6. Then open the next URL in the URL queue.

7. Continue to loop through step 2nd, knowing that URLs in the URL queue are processed.

This step looks very simple, but there are a lot of details to deal with half a day.

The various types of URLs, and how to name a URL with a question mark in the suffix.

At present, one of the problems in this procedure is:

1 when the URL is opened, it may block to a place where execution does not go down. This needs to be studied urllib.request.

2 There is also a large URL queue length, multi-threaded download speed back faster.

3 English comments do not know how many errors. Because when writing comments, if you use Chinese, you need to switch the input method to and fro, so use English.

The current Program department supports multi-threading and can be perfected later.

If there are students interested in perfect, very welcome.

Source code Download: http://download.csdn.net/detail/jiangxiaoma111/8002631

Personal e-mail: [Email protected]

Python Downloads Entire site

Related Article

Contact Us

The content source of this page is from Internet, which doesn't represent Alibaba Cloud's opinion; products and services mentioned on that page don't have any relationship with Alibaba Cloud. If the content of the page makes you feel confusing, please write us an email, we will handle the problem within 5 days after receiving your email.

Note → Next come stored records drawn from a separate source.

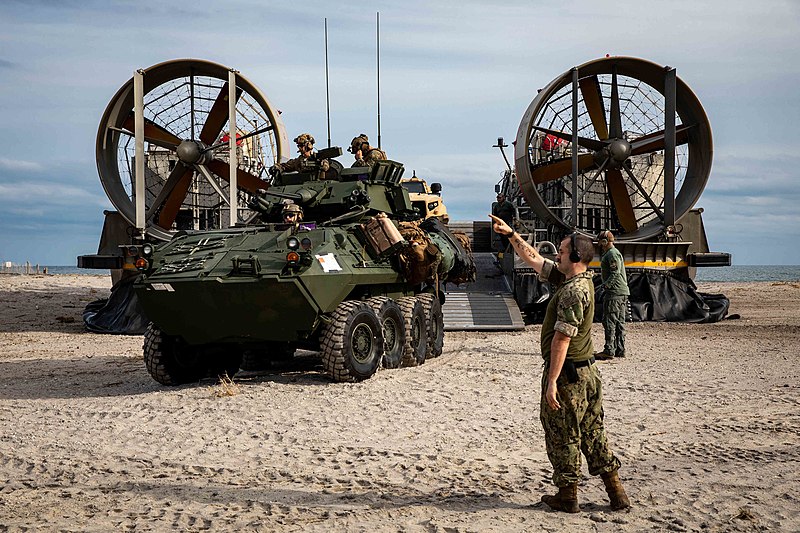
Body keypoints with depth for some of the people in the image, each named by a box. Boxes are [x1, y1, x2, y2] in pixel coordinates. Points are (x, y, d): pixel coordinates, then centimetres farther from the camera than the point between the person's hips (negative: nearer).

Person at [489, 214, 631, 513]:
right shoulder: (579, 280, 9)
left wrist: (552, 381, -25)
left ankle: (567, 497, 15)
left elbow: (562, 338, -24)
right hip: (588, 372, 9)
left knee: (563, 437, 4)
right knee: (593, 435, 14)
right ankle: (617, 494, 17)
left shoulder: (573, 291, -20)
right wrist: (510, 234, 18)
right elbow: (534, 259, 18)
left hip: (567, 373, -9)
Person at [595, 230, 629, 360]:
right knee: (619, 322, 11)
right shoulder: (611, 253, 22)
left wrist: (606, 286, -19)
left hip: (615, 292, -11)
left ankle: (609, 350, -11)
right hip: (622, 292, 11)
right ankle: (620, 350, 14)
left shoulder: (612, 254, -11)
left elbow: (616, 274, -20)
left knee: (609, 322, -10)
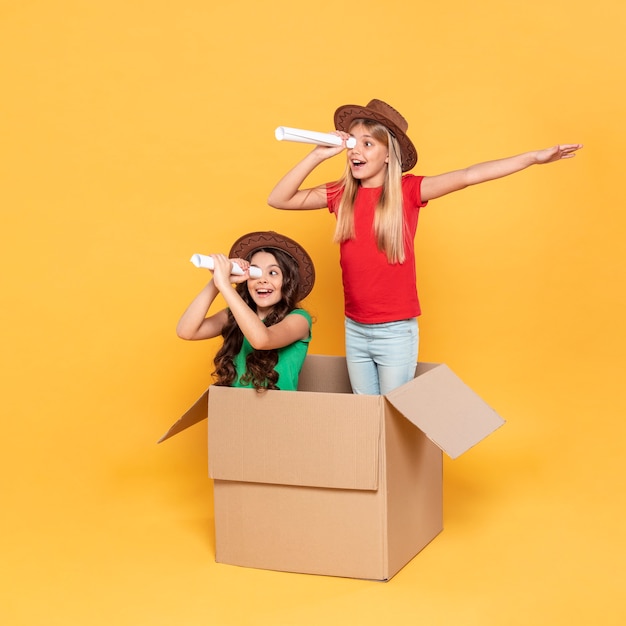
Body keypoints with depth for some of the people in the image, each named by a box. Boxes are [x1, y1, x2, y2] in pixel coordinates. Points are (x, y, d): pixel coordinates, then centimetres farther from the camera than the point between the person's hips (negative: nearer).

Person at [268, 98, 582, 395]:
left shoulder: (407, 190, -9)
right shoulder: (341, 194, 1)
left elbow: (467, 177, -18)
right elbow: (278, 199, -1)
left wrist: (534, 157, -26)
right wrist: (317, 156, -11)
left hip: (396, 331, -3)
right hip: (354, 330, 4)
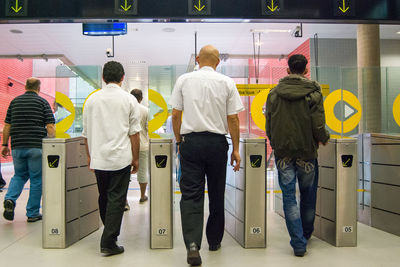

If you find any instances of plagiarism from the community, please send an email to: info-contact@alibabacloud.com and provide relevant evidence. A staff member will contact you within 5 working days.

A Free Trial That Lets You Build Big!

Start building with 50+ products and up to 12 months usage for Elastic Compute Service

  • Sales Support

    1 on 1 presale consultation

  • After-Sales Support

    24/7 Technical Support 6 Free Tickets per Quarter Faster Response

  • Alibaba Cloud offers highly flexible support services tailored to meet your exact needs.